Except for the two major courses at Singapore—the Royal Singapore and The Royal Island, where playing conditions and amenities are comparable to those at the better British and American clubs—Asian golf requires some abrupt adjustments for the Western golfer. The only grass that seems to thrive there has a tough, almost rubbery texture, and after a few years it develops a matty thickness. No matter how well a course may be groomed—and some of those in Japan, like the new 300 Club, are the best-kept courses in the world—the fairways and greens do not lend themselves to the type of shot Americans consider the best. The ball sits up on the Asian grass as if it were a tuft of cotton, but the crisply struck iron shot tends to fly the ball, losing the backspin produced by having firm ground below. The greens, no matter how perfectly mowed, have a crusty quality, giving the ball too much speed when it is moving rapidly and then bringing it up short when it slows down. Pitching to these greens is yet another problem, for they refuse to grip the ball properly even when the shot has plenty of backspin.
It is, of course, too soon for all this Asian enthusiasm to have produced a generation of promising Oriental players, and it is still questionable whether such a generation will ever materialize. It is not a game that is ideally suited to the Oriental physique, with its relatively short arms and legs and small hands. One can scarcely foresee an Oriental powering the ball with the force of a Nicklaus or a Souchak. Yet there are those, including Cyril Horne, the pro at Royal Singapore, who insist that the next generation of Asians will be challenging the best golfers the West can produce at such major tournaments as the Masters and U.S. Open.
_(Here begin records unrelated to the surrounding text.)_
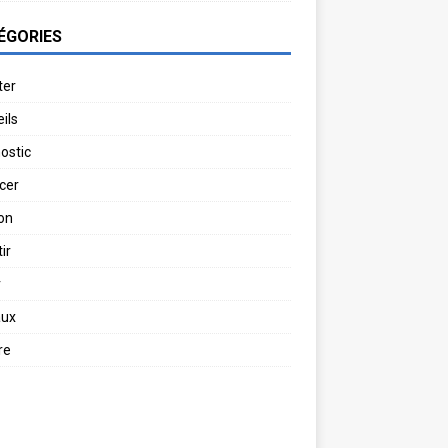
ÉGORIES
ter
ils
ostic
cer
on
ir
r
aux
re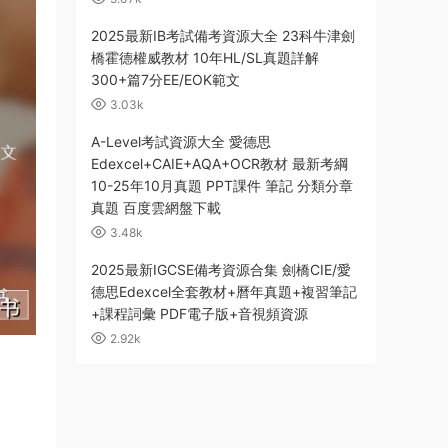
2025最新IB考試備考資源大全 23科牛津劍
橋霍德權威教材 10年HL/SL真題詳解
300+篇7分EE/EOK範文
3.03k
A-Level考試資源大全 愛德思
Edexcel+CAIE+AQA+OCR教材 最新考綱
10-25年10月真題 PPT課件 筆記 分類分章
真題 百度雲網盤下載
3.48k
2025最新IGCSE備考資源合集 劍橋CIE/愛
德思Edexcel全套教材+曆年真題+複習筆記
+課程詞彙 PDF電子版+音視頻資源
2.92k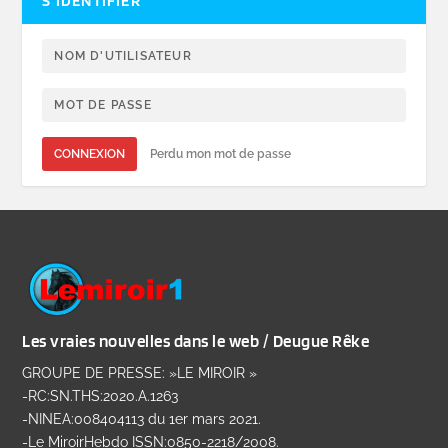
S’IDENTIFIER
CONNEXION
Perdu mon mot de passe
Les vraies nouvelles dans le web / Deugue Rêke
GROUPE DE PRESSE: »LE MIROIR »
-RC:SN.THS:2020.A.1263
-NINEA:008404113 du 1er mars 2021.
-Le MiroirHebdo ISSN:0850-2218/2008.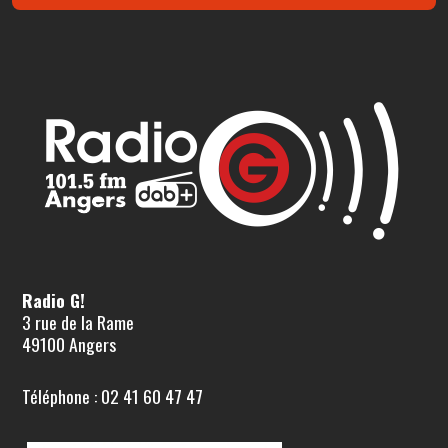
Radio G!
3 rue de la Rame
49100 Angers
Téléphone : 02 41 60 47 47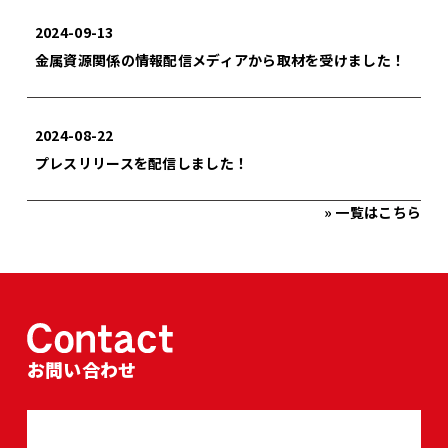
2024-09-13
金属資源関係の情報配信メディアから取材を受けました！
2024-08-22
プレスリリースを配信しました！
» 一覧はこちら
お問い合わせ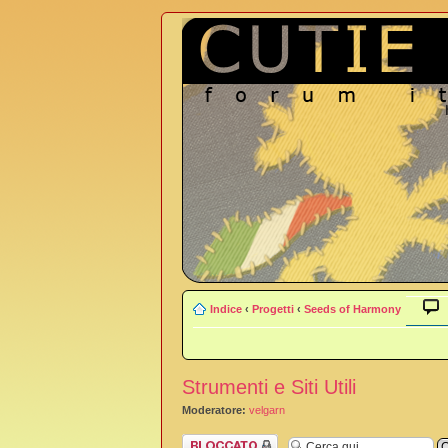
Indice
‹
Progetti
‹
Seeds of Harmony
Strumenti e Siti Utili
Moderatore:
velgarn
Argomento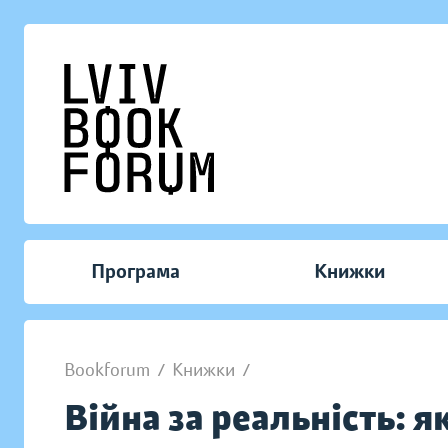
Програма
Книжки
Bookforum
/
Книжки
/
Війна за реальність: я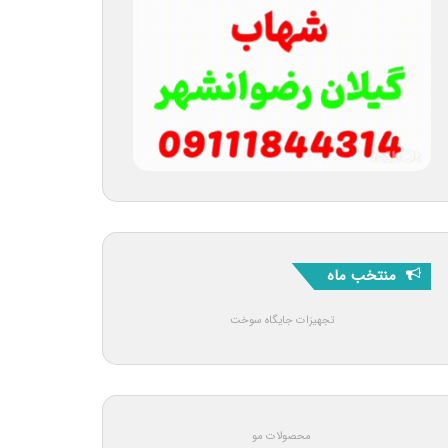
منتخب ماه
تجهیزات جایگاه سوخت
محصولات مو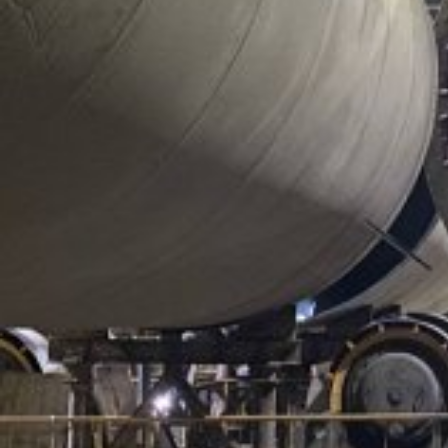
Виды работ:
Монтаж оборудования
,
Перемещение
Отрасль:
Машиностроение
Поделиться
В феврале-апреле 2014 года компания «100 ТОНН»
выполнила работы по перегрузке с железнодорожного
транспортёра на модульный прицеп, перевозке в
производственный цех, разгрузке, кантованию в
вертикальное положение, монтажу и вводу в
эксплуатацию молота Lasco HO-U 1000 (Германия) на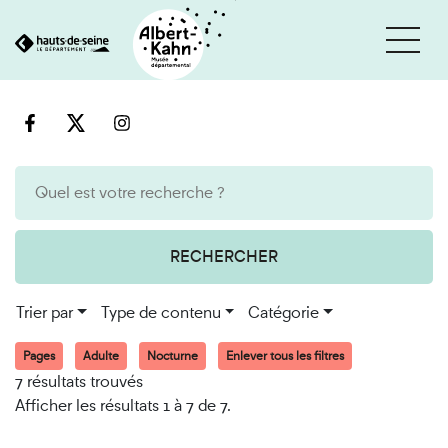
Cookies et traceurs utilisés sur ce site
Aller
Aller
au
à
contenu
la
recherche
RECHERCHER
Trier par
Type de contenu
Catégorie
Pages
Adulte
Nocturne
Enlever tous les filtres
7 résultats trouvés
Afficher les résultats 1 à 7 de 7.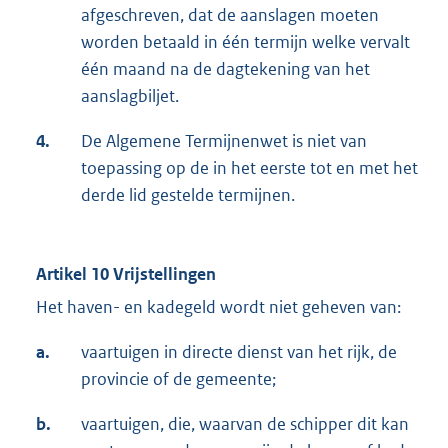
afgeschreven, dat de aanslagen moeten
worden betaald in één termijn welke vervalt
één maand na de dagtekening van het
aanslagbiljet.
4.
De Algemene Termijnenwet is niet van
toepassing op de in het eerste tot en met het
derde lid gestelde termijnen.
Artikel 10 Vrijstellingen
Het haven- en kadegeld wordt niet geheven van:
a.
vaartuigen in directe dienst van het rijk, de
provincie of de gemeente;
b.
vaartuigen, die, waarvan de schipper dit kan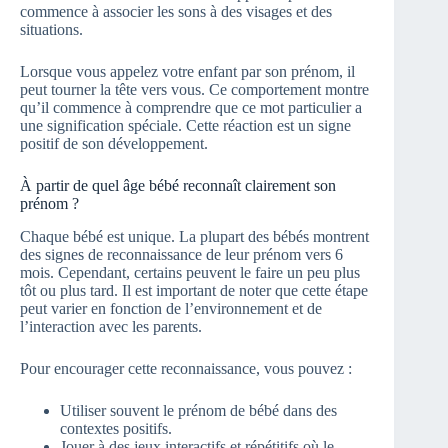
commence à associer les sons à des visages et des
situations.
Lorsque vous appelez votre enfant par son prénom, il
peut tourner la tête vers vous. Ce comportement montre
qu’il commence à comprendre que ce mot particulier a
une signification spéciale. Cette réaction est un signe
positif de son développement.
À partir de quel âge bébé reconnaît clairement son
prénom ?
Chaque bébé est unique. La plupart des bébés montrent
des signes de reconnaissance de leur prénom vers 6
mois. Cependant, certains peuvent le faire un peu plus
tôt ou plus tard. Il est important de noter que cette étape
peut varier en fonction de l’environnement et de
l’interaction avec les parents.
Pour encourager cette reconnaissance, vous pouvez :
Utiliser souvent le prénom de bébé dans des
contextes positifs.
Jouer à des jeux interactifs et répétitifs où le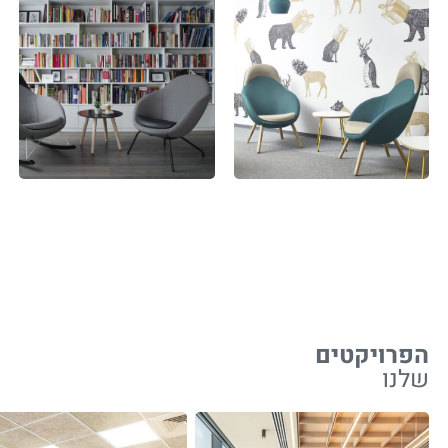
הפרויקטים
שלנו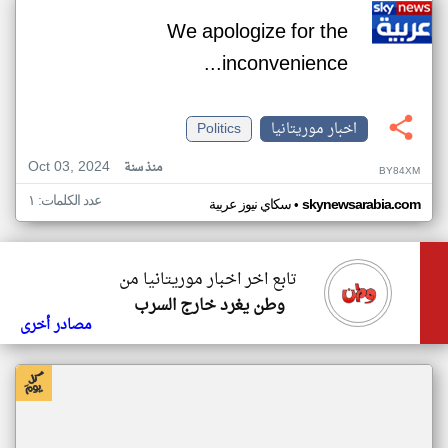
We apologize for the
inconvenience...
اخبار موريتانيا
Politics
Oct 03, 2024
منذ سنة
BY84XM
عدد الكلمات: ١
•
skynewsarabia.com
سكاي نيوز عربية
تابع اخر اخبار موريتانيا من
وطن يغرد خارج السرب
مصادر أخرى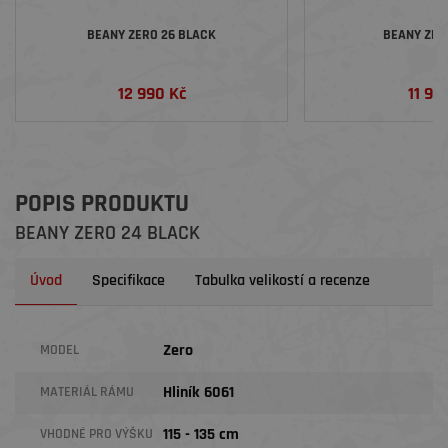
BEANY ZERO 26 BLACK
BEANY ZER
12 990 Kč
11 99
POPIS PRODUKTU
BEANY ZERO 24 BLACK
Úvod
Specifikace
Tabulka velikostí a recenze
Zero
MODEL
Hliník 6061
MATERIÁL RÁMU
115 - 135 cm
VHODNÉ PRO VÝŠKU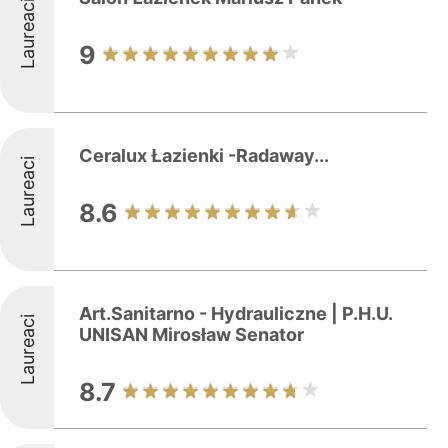
Laureaci
9
Ceralux Łazienki -Radaway...
Laureaci
8.6
Art.Sanitarno - Hydrauliczne | P.H.U.
Laureaci
UNISAN Mirosław Senator
8.7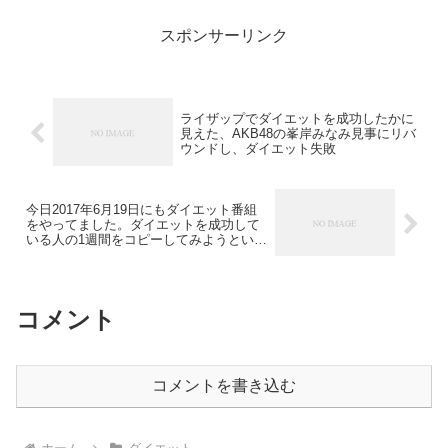
スポンサーリンク
ライザップでダイエットを成功したかに
見えた、AKB48の峯岸みなみ見事にリバ
ウンドし、ダイエット失敗
今日2017年6月19日にもダイエット番組
をやってました。ダイエットを成功して
いる人の1週間をコピーしてみようという
番組です。
コメント
コメントを書き込む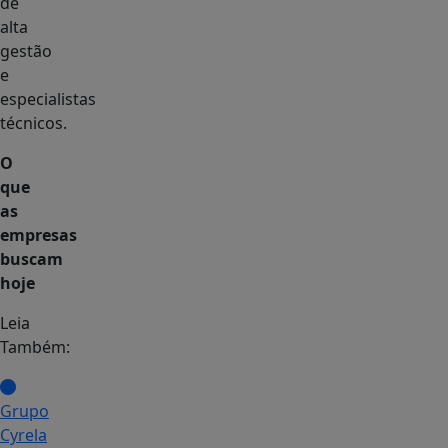
de
alta
gestão
e
especialistas
técnicos.
O
que
as
empresas
buscam
hoje
Leia
Também:
Grupo
Cyrela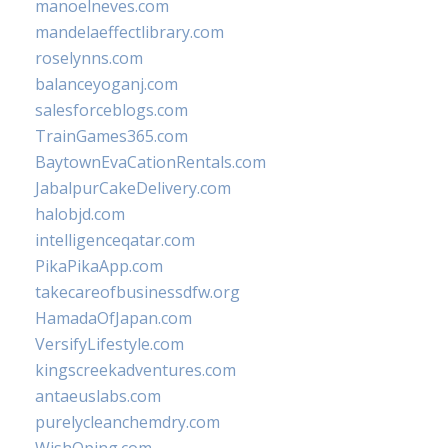
manoelneves.com
mandelaeffectlibrary.com
roselynns.com
balanceyoganj.com
salesforceblogs.com
TrainGames365.com
BaytownEvaCationRentals.com
JabalpurCakeDelivery.com
halobjd.com
intelligenceqatar.com
PikaPikaApp.com
takecareofbusinessdfw.org
HamadaOfJapan.com
VersifyLifestyle.com
kingscreekadventures.com
antaeuslabs.com
purelycleanchemdry.com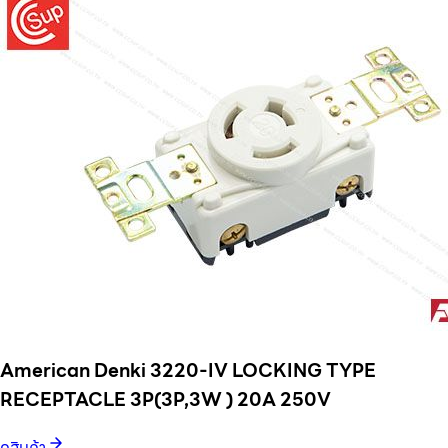
American Denki 3220-IV LOCKING TYPE
RECEPTACLE 3P(3P,3W ) 20A 250V
ดูสินค้า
"They'll never swing a club with the big, powerful arc of some of your Americans," says Home, himself a stocky little Yorkshireman, "but they make up for it in wrist snap. With a well-developed wrist snap you can get as much club-head speed as you can with that big American pivot, and you won't get the back trouble, either.
"As for the short game," Home goes on, "the Asians have it all over the Westerners because they have so much more patience. They'll practice pitching and chipping and putting long after your Englishman or American gets so bored he can't stand the sight of a golf club. I tell you, you give these people another generation, enough time for the young ones to grow up with golf clubs in their hands, and you will have a world champion coming out of this part of the world. I can see it even now. These Asians love the game."
JAPAN'S CONTRIBUTION to golf is the finely trained and carefully nurtured girl caddie, whose heartfelt concern for the fate of her employer is evidenced at every hook or slice.